- [Document text]:
>>>
This year, 2017, marks the beginning a momentous centenary for Chinese culture and the Sinophone world. Although the New Culture Movement 新文化運動 is conventionally dated from the founding by Chen Duxiu 陳獨秀 in Shanghai of the journal La Jeunesse 青年 in May 1915 (renamed 新青年 the following year), for many January 1917 is an equally important watershed. It was at that time that Cai Yuanpei 蔡元培 was appointed President of Peking University. Cai in turn invited Chen Duxiu to join the university faculty as dean. Chen then relocated to the old dynastic capital along with La Jeunesse.
It was also in January 1917 that La Jeunesse published an essay by a young Chinese scholar studying at Columbia University. Hu Shi’s ‘A Preliminary Discussion of Literature Reform’ inaugurated a wave of advocacy for a transformation of written Chinese and expository prose.
It is with great pleasure that we reprint here, with the author’s kind permission, Hu Shih and Chinese language reform by Victor Mair in which this leading international scholar of Chinese literature and language commemorates Hu Shi’s truly revolutionary manifesto.
<<<
- [Job a]: Print the full passage on the New Culture Movement centenary without changing anything.
The text and the listing are unrelated to each other.

- [Available records]:
>>>
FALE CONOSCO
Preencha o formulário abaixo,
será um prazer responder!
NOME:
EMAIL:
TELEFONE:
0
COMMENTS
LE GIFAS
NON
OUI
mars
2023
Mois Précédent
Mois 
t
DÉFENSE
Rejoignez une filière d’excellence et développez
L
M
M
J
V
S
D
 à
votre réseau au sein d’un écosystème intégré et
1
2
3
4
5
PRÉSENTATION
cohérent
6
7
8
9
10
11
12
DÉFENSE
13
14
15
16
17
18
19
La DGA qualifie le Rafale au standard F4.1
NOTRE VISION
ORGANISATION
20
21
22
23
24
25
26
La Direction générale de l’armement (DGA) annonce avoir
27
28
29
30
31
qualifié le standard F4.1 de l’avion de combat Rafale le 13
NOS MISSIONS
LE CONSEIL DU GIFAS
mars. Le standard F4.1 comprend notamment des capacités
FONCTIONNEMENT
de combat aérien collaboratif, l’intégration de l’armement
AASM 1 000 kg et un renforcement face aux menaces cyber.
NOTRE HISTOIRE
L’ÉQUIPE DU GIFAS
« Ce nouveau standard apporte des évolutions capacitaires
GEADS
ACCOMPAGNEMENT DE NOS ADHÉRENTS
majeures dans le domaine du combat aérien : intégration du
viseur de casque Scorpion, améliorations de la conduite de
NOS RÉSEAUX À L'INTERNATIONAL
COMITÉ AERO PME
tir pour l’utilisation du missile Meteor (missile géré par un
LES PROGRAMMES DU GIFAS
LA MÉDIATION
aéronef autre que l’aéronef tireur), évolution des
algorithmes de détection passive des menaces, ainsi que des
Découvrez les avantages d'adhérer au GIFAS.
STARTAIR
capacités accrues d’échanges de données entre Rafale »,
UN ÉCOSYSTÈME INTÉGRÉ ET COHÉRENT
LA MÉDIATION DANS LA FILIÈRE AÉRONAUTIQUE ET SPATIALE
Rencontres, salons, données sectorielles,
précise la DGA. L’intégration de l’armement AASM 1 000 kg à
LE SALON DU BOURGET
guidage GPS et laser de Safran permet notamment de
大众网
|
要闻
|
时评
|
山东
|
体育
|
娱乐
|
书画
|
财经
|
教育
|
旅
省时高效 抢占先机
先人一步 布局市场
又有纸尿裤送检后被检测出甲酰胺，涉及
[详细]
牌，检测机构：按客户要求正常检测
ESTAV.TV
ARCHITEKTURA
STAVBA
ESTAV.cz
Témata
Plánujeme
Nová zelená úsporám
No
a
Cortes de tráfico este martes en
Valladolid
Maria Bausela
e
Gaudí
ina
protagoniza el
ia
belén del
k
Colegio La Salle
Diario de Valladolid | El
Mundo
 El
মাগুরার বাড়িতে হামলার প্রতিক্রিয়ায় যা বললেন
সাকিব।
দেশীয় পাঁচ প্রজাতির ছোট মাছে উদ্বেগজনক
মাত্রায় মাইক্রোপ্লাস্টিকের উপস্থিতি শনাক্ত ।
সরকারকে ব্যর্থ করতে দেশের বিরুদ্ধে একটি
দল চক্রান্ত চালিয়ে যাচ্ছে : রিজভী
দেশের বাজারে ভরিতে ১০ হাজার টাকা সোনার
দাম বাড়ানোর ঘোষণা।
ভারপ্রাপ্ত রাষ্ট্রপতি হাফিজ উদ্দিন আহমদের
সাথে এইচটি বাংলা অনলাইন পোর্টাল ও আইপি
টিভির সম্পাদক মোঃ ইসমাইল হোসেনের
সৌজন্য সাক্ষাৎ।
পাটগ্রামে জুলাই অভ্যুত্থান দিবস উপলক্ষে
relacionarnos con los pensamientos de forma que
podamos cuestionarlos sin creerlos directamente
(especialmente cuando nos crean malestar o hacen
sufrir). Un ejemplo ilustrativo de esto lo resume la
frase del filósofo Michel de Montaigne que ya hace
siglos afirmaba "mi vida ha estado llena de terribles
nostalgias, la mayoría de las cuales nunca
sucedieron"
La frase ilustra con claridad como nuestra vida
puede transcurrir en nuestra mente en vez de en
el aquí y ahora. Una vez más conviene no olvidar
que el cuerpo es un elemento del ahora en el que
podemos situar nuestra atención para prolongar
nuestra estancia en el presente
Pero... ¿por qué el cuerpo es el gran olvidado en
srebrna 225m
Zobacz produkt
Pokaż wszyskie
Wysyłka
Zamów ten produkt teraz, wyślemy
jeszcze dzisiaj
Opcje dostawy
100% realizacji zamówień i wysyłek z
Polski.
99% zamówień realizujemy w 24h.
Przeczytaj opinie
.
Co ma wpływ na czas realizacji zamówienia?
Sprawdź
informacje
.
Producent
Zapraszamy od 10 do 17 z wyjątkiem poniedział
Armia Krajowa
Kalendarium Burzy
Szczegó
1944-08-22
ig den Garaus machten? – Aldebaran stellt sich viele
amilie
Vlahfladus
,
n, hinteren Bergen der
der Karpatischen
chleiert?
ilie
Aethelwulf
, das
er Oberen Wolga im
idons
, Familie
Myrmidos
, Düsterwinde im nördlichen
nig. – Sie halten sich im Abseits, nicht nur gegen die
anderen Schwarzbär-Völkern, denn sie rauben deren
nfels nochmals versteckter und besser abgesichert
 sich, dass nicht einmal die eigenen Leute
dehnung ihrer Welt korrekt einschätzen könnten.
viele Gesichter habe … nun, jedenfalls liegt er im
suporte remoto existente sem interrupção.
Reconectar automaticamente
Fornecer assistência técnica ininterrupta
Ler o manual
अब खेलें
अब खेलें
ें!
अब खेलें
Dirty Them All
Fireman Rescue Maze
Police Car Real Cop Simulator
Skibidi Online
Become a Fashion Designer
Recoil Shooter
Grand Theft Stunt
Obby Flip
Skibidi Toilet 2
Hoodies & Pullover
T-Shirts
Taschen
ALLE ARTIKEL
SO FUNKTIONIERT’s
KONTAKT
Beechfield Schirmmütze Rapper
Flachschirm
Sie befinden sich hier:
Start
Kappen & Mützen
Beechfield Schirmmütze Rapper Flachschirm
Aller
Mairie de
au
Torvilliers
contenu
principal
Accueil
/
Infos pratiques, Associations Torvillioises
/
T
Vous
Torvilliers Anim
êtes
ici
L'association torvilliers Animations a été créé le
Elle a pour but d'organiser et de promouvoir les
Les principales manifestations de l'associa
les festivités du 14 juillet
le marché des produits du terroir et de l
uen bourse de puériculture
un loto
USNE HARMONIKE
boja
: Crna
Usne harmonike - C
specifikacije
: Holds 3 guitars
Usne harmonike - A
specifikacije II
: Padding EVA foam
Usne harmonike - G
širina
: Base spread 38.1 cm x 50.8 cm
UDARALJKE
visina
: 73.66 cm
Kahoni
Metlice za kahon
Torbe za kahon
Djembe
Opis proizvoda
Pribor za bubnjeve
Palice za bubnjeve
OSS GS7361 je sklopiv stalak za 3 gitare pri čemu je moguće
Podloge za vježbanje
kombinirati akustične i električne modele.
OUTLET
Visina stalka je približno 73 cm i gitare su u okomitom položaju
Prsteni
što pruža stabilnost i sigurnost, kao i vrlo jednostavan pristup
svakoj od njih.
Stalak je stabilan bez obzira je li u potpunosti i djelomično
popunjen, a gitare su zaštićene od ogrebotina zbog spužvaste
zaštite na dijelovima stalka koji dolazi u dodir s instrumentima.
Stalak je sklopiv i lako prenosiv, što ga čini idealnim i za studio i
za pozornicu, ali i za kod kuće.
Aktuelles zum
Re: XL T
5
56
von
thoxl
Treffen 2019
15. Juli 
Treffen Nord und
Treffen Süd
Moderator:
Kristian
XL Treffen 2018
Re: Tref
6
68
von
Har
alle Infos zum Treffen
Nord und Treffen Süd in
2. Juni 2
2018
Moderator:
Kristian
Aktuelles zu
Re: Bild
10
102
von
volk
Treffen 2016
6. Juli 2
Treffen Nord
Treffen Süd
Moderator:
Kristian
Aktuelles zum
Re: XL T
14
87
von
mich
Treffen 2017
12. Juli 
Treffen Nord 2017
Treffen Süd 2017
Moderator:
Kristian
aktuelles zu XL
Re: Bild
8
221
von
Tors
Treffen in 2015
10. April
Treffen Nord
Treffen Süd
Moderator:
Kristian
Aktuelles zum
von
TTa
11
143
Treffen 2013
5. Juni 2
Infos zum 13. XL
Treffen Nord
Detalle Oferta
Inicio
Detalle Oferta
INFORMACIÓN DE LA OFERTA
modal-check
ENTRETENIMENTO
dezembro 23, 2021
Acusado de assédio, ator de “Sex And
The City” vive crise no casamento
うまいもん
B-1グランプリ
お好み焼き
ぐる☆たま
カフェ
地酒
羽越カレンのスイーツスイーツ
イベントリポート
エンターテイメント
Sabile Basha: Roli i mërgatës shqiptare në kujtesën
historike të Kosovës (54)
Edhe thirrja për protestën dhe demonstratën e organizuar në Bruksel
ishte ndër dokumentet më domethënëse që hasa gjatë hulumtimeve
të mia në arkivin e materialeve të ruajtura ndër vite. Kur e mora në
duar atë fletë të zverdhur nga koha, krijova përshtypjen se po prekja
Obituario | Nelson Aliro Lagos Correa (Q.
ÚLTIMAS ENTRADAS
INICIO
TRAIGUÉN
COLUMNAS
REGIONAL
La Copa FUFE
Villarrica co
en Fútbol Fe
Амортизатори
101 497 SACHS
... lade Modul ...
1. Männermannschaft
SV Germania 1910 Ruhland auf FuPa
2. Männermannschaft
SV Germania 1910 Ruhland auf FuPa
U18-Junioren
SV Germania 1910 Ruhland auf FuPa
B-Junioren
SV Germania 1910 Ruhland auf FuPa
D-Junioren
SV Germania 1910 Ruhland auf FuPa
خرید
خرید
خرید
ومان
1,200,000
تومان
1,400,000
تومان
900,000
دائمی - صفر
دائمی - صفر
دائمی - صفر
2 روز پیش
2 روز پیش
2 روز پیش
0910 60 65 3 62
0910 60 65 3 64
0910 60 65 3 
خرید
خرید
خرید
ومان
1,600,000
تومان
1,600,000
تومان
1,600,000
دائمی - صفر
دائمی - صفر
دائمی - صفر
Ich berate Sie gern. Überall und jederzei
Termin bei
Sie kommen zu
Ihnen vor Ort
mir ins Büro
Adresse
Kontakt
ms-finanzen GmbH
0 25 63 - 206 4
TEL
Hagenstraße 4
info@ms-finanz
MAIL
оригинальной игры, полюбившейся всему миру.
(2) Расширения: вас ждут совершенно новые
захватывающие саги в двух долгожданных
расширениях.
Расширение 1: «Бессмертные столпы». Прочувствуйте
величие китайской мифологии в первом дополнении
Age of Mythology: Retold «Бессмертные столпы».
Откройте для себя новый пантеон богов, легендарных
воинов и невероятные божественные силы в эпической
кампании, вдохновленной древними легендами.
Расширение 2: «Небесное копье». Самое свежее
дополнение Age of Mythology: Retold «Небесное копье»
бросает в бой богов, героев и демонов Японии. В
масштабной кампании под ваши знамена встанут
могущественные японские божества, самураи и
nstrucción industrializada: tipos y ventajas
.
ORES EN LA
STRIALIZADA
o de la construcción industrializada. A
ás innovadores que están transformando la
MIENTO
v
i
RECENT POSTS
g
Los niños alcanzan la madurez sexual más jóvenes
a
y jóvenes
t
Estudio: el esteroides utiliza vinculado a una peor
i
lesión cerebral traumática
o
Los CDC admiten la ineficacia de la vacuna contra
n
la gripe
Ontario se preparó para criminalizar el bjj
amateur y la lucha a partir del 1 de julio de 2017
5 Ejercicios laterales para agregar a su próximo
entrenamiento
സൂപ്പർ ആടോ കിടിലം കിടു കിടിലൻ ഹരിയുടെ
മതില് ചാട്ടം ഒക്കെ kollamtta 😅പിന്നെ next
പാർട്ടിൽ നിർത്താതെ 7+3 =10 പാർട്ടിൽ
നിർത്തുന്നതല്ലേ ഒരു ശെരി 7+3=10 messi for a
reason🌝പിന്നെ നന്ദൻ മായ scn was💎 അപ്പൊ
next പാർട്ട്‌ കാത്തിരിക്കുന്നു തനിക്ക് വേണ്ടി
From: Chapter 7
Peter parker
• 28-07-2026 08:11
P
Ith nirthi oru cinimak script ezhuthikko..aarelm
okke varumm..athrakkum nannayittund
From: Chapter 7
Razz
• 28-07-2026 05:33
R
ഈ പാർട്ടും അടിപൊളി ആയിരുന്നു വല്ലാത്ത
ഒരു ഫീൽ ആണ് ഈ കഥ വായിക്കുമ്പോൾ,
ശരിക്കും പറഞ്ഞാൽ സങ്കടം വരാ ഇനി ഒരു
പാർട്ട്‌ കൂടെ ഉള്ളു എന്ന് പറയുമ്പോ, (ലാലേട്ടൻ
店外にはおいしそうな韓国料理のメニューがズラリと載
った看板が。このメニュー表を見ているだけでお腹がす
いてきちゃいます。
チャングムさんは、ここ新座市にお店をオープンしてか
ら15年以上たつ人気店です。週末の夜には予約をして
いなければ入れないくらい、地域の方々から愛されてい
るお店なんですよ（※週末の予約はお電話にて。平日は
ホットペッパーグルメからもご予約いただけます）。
<<<
- [Job b]: Take the listing from its first line up to and including the line containing "La DGA qualifie le Rafale au standard F4.1", swap "PRÉSENTATION" for "INTRODUCTION", and output only those lines, leaving everything else as it is.

- [Response a]:
This year, 2017, marks the beginning a momentous centenary for Chinese culture and the Sinophone world. Although the New Culture Movement 新文化運動 is conventionally dated from the founding by Chen Duxiu 陳獨秀 in Shanghai of the journal La Jeunesse 青年 in May 1915 (renamed 新青年 the following year), for many January 1917 is an equally important watershed. It was at that time that Cai Yuanpei 蔡元培 was appointed President of Peking University. Cai in turn invited Chen Duxiu to join the university faculty as dean. Chen then relocated to the old dynastic capital along with La Jeunesse.
It was also in January 1917 that La Jeunesse published an essay by a young Chinese scholar studying at Columbia University. Hu Shi’s ‘A Preliminary Discussion of Literature Reform’ inaugurated a wave of advocacy for a transformation of written Chinese and expository prose.
It is with great pleasure that we reprint here, with the author’s kind permission, Hu Shih and Chinese language reform by Victor Mair in which this leading international scholar of Chinese literature and language commemorates Hu Shi’s truly revolutionary manifesto.

- [Response b]:
FALE CONOSCO
Preencha o formulário abaixo,
será um prazer responder!
NOME:
EMAIL:
TELEFONE:
0
COMMENTS
LE GIFAS
NON
OUI
mars
2023
Mois Précédent
Mois 
t
DÉFENSE
Rejoignez une filière d’excellence et développez
L
M
M
J
V
S
D
 à
votre réseau au sein d’un écosystème intégré et
1
2
3
4
5
INTRODUCTION
cohérent
6
7
8
9
10
11
12
DÉFENSE
13
14
15
16
17
18
19
La DGA qualifie le Rafale au standard F4.1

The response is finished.